Problem description: In the data below, repeat the line containing "Figure 17. Overheated" and every following line exactly, up to and including the last line. Exclude pictures.

:: Data block

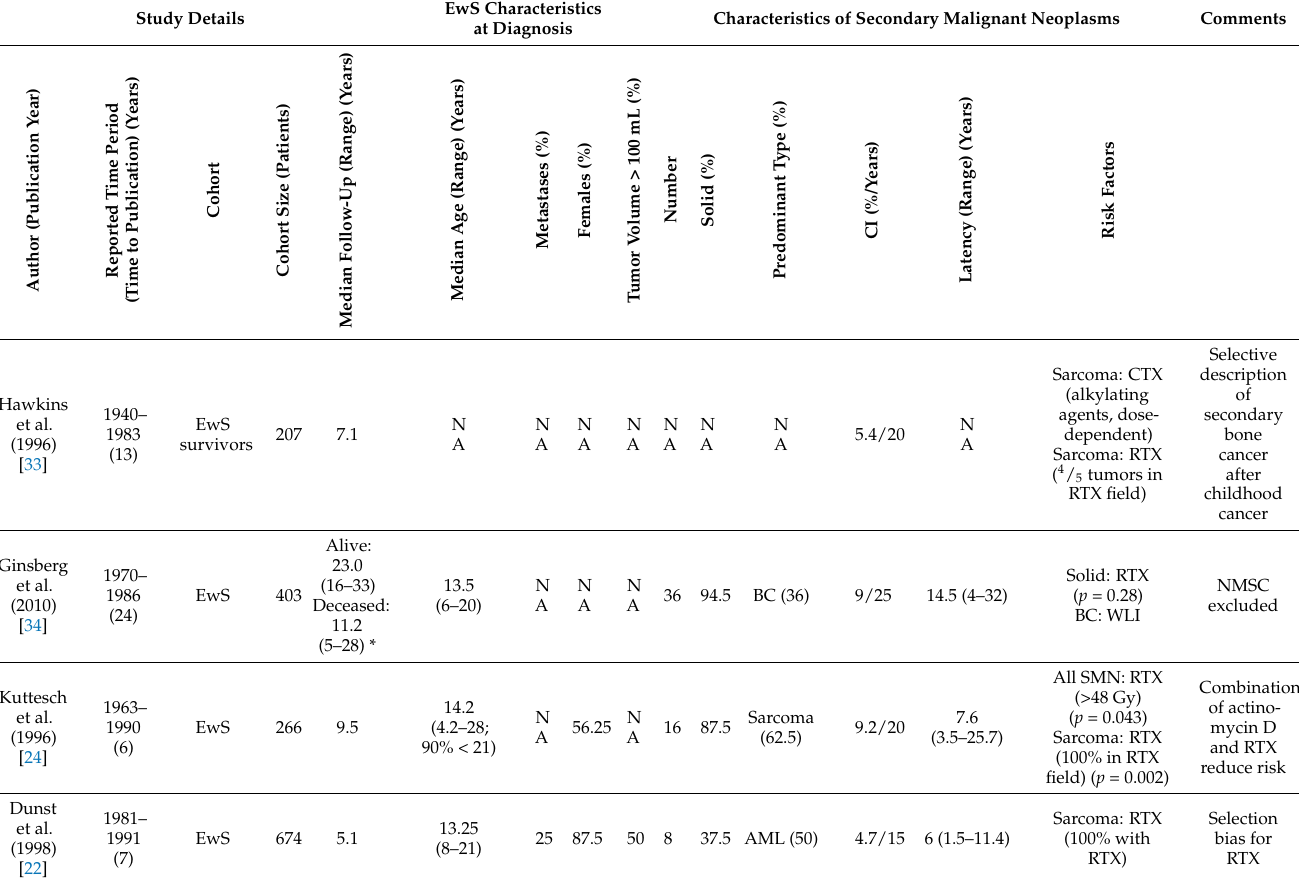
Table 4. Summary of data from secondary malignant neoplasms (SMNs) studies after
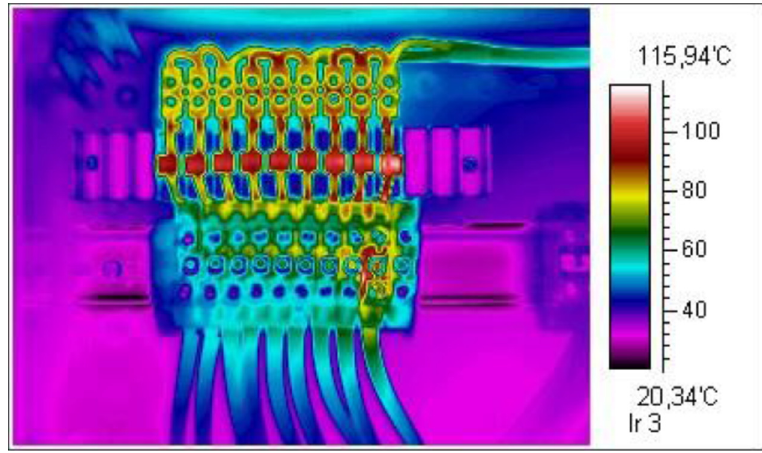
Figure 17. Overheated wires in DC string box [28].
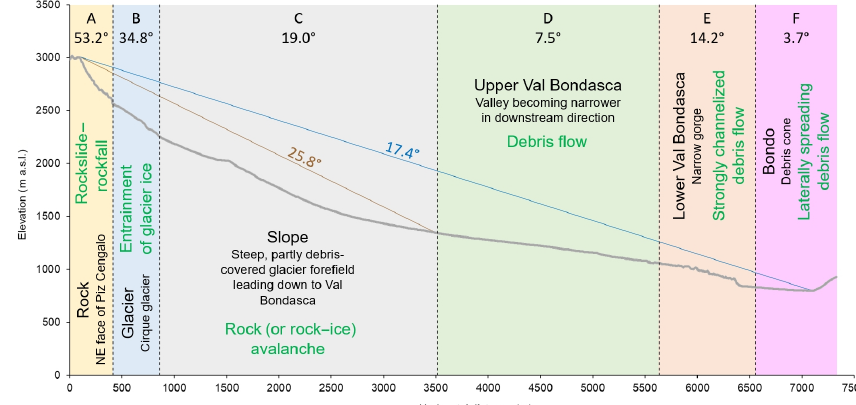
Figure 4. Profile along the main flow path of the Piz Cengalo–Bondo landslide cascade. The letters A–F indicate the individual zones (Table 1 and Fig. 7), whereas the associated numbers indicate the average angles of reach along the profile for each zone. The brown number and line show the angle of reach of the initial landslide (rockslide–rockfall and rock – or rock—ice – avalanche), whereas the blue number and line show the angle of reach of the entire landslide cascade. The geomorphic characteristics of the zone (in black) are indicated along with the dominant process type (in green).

::::

Result below:
Figure 17. Overheated wires in DC string box [28].
Figure 4. Profile along the main flow path of the Piz Cengalo–Bondo landslide cascade. The letters A–F indicate the individual zones (Table 1 and Fig. 7), whereas the associated numbers indicate the average angles of reach along the profile for each zone. The brown number and line show the angle of reach of the initial landslide (rockslide–rockfall and rock – or rock—ice – avalanche), whereas the blue number and line show the angle of reach of the entire landslide cascade. The geomorphic characteristics of the zone (in black) are indicated along with the dominant process type (in green).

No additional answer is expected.